Wes Anderson possède indéniablement un univers singulier, qui confère à ses films une beauté plastique incontestable. Cela dit, ce style très personnel, ingénu et décalé, ne me parle pas plus que ça et ses afféteries me laissent à distance.
Dans "Moonrise Kingdom", il est question d'un couple de très jeunes gens à peine sortis de l'enfance, qui décident de faire une fugue en amoureux, tellement déçus qu'ils sont par le monde des adultes.
Il faut dire que Sam, scout et orphelin, et Suzy, grande lectrice malheureuse dans sa famille, sont deux âmes solitaires en cet été 1965, sur une île au large de la Nouvelle-Angleterre.
Le propos très naïf et le ton enfantin du récit amusent et fascinent un certain temps (cela coïncide avec l'échappée belle des deux jeunes héros, au début de leur périple aventureux), mais finissent par fatiguer voire agacer sur la durée, même si le film n'excède pas une heure et demie.
La dimension très kitsch du métrage finit par sentir quelque peu le renfermé, d'autant que les tentatives humoristiques ne sont pas toujours du meilleur effet.
Heureusement, il reste la mise en scène singulière de Wes Anderson, qui multiplie les travellings à l'horizontale ou à la verticale, propose une photographie très colorée, et soigne la composition de ses plans avec un perfectionnisme qui confine à la maniaquerie, donnant ainsi à son cinéma un aspect proche de la bande dessinée.
Forcément, il s'agit alors d'une affaire de goût, et chacun appréciera plus ou moins cette esthétique selon sa sensibilité : pour ma part, j'ai tendance à me sentir extérieur au récit et à distance des émotions. Cela dit, la science du cadrage et de la symétrie de Wes Anderson s'avère impressionnante, et vient caresser la rétine de l'esthète qui sommeille en chacun de nous...
En fait, ce qui accentue le sentiment de déception, c'est l'accueil dithyrambique dont a bénéficié "Moonrise Kingdom", qui en soi reste une œuvre originale et assez plaisante.

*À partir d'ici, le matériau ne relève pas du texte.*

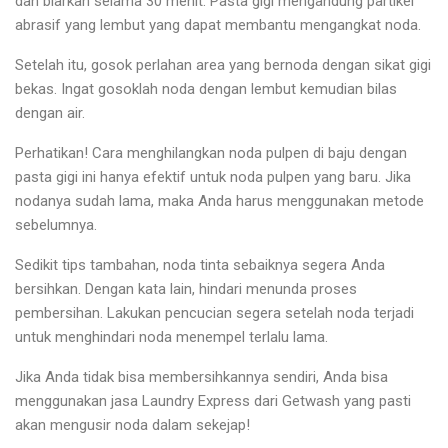
dan biarkan selama 30 menit. Pasta gigi mengandung partikel
abrasif yang lembut yang dapat membantu mengangkat noda.
Setelah itu, gosok perlahan area yang bernoda dengan sikat gigi
bekas. Ingat gosoklah noda dengan lembut kemudian bilas
dengan air.
Perhatikan! Cara menghilangkan noda pulpen di baju dengan
pasta gigi ini hanya efektif untuk noda pulpen yang baru. Jika
nodanya sudah lama, maka Anda harus menggunakan metode
sebelumnya.
Sedikit tips tambahan, noda tinta sebaiknya segera Anda
bersihkan. Dengan kata lain, hindari menunda proses
pembersihan. Lakukan pencucian segera setelah noda terjadi
untuk menghindari noda menempel terlalu lama.
Jika Anda tidak bisa membersihkannya sendiri, Anda bisa
menggunakan jasa Laundry Express dari Getwash yang pasti
akan mengusir noda dalam sekejap!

Comme si la majorité du public, séduit par la poésie tendre et onirique du réalisateur américain et par la présence de stars hollywoodiennes à contre-emploi, avait totalement omis la dimension très basique voire superficielle de cette bluette adolescente.
Surtout que les stars en question ne se foulent pas trop, capitalisant surtout sur leur image et leur charisme respectif, et proposant chacun un jeu mono-expressif qui ne restera pas dans les mémoires.